◆ TASK GOAL ◆
Copy the rows below without any changes, from the line containing "pose: elev=256.8 azim=104.3" down to the last line, including both of those lines.

◆ INPUT ◆
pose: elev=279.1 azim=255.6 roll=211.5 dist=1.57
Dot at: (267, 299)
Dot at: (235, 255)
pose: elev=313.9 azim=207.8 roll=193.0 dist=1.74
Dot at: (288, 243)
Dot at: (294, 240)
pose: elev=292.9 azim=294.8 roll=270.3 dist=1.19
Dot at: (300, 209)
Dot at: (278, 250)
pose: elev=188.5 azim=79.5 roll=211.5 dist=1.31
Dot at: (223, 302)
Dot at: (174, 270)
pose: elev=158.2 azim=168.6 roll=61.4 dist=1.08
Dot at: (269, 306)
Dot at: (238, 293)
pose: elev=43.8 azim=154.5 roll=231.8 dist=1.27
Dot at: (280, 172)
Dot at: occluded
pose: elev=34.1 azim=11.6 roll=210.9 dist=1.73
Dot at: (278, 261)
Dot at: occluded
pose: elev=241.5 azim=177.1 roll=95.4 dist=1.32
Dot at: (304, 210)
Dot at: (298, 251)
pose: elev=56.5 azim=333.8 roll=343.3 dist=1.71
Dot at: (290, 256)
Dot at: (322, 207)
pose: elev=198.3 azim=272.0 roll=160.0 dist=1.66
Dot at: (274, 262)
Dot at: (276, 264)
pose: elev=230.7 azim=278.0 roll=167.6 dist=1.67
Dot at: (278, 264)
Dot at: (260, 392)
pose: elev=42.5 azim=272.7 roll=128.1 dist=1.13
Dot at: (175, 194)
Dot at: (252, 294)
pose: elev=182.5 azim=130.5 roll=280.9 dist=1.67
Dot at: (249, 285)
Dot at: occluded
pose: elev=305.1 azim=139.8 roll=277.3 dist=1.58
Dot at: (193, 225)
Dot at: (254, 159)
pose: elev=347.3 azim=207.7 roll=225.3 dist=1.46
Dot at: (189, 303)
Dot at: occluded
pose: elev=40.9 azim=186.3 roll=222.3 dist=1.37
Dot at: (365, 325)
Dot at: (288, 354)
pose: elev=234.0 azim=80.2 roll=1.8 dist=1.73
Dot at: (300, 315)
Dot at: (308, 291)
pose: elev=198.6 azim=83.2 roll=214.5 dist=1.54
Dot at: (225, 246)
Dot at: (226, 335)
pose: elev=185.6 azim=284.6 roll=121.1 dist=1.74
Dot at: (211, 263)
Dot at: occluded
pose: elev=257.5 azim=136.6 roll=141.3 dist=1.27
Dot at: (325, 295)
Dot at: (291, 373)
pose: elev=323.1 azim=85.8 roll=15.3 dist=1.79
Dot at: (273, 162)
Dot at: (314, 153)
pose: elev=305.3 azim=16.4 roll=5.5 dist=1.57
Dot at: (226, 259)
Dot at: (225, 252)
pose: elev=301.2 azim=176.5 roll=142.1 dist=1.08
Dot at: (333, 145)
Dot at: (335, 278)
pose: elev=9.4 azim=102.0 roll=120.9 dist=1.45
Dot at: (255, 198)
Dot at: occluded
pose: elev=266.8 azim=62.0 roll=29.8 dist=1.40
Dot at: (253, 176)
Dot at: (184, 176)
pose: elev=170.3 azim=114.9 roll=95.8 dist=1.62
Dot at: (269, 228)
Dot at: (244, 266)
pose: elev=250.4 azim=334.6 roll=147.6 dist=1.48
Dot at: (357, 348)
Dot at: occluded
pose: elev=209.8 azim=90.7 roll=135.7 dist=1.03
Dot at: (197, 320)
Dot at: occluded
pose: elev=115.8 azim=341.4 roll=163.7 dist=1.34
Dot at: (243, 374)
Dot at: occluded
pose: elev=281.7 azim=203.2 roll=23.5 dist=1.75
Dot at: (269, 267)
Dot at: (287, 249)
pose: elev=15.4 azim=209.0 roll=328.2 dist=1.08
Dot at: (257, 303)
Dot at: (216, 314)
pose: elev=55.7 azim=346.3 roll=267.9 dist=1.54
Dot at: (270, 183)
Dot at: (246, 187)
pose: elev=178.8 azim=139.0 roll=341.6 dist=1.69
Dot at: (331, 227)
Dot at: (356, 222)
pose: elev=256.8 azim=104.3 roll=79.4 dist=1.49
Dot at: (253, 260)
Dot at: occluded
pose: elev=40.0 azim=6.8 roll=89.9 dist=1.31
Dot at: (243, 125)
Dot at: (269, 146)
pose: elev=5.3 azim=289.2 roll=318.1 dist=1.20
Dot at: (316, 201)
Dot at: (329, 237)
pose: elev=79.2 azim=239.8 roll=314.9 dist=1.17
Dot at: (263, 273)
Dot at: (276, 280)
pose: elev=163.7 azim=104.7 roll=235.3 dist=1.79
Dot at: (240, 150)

◆ ANSWER TO THIS PROBLEM ◆
pose: elev=256.8 azim=104.3 roll=79.4 dist=1.49
Dot at: (253, 260)
Dot at: occluded
pose: elev=40.0 azim=6.8 roll=89.9 dist=1.31
Dot at: (243, 125)
Dot at: (269, 146)
pose: elev=5.3 azim=289.2 roll=318.1 dist=1.20
Dot at: (316, 201)
Dot at: (329, 237)
pose: elev=79.2 azim=239.8 roll=314.9 dist=1.17
Dot at: (263, 273)
Dot at: (276, 280)
pose: elev=163.7 azim=104.7 roll=235.3 dist=1.79
Dot at: (240, 150)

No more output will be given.